I think we should approach this in the same way as in the ldap structure:

• all users get a status-attribute (or SCIM-equivalent) with values active, expired etc
• users who are suspended or whose CO membership is expired, are removed from alle relevant groups (including the CO-group).

[baszoetekouw]

It seems we can simply use voPersonStatus for the user attribute, like this:

{
     "schemas":
       ["urn:ietf:params:scim:schemas:core:2.0:User",
         "urn:oid:1.3.6.1.4.1.25178.4.1"],

     "id": "2819c223-7f76-453a-413861904646",
     "externalId": "701984",

     "userName": "[email protected]",
     "name": {
       "formatted": "Ms.
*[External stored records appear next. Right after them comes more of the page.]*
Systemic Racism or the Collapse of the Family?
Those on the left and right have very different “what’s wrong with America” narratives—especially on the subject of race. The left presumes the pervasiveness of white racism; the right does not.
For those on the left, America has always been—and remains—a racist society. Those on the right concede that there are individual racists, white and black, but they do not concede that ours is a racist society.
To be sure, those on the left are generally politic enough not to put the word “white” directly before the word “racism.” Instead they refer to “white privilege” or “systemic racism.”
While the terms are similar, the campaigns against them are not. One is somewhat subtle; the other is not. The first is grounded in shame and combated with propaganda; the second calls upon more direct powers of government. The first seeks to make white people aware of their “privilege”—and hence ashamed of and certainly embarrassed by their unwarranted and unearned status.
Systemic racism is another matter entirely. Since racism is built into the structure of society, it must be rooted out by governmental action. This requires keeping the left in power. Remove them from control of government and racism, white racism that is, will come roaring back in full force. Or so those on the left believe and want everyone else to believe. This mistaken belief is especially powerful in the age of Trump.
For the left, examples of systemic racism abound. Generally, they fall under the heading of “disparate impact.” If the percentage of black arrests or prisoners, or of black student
Barbara J Jensen, III",
       ...
     },
    ...

     "urn:oid:1.3.6.1.4.1.25178.4.1": {
       "voPersonStatus": "expired",
       "voPersonExternalAffiliation": "[email protected]",
       ...
     },

     "meta": {
       "resourceType": "User",
       "created": "2010-01-23T04:56:22Z",
       "lastModified": "2011-05-13T04:42:34Z",
       "version": "W\/\"3694e05e9dff591\"",
       "location":
         "https://example.com/v2/Users/2819c223-7f76-453a-413861904646"
     }
   }

as described in https://datatracker.ietf.org/doc/html/rfc7643#section-3.3 and https://github.com/voperson/voperson/blob/main/voPerson.md

[logan-life]

@HarryKodden please proceed with @baszoetekouw recommendation for updating SCIM as above.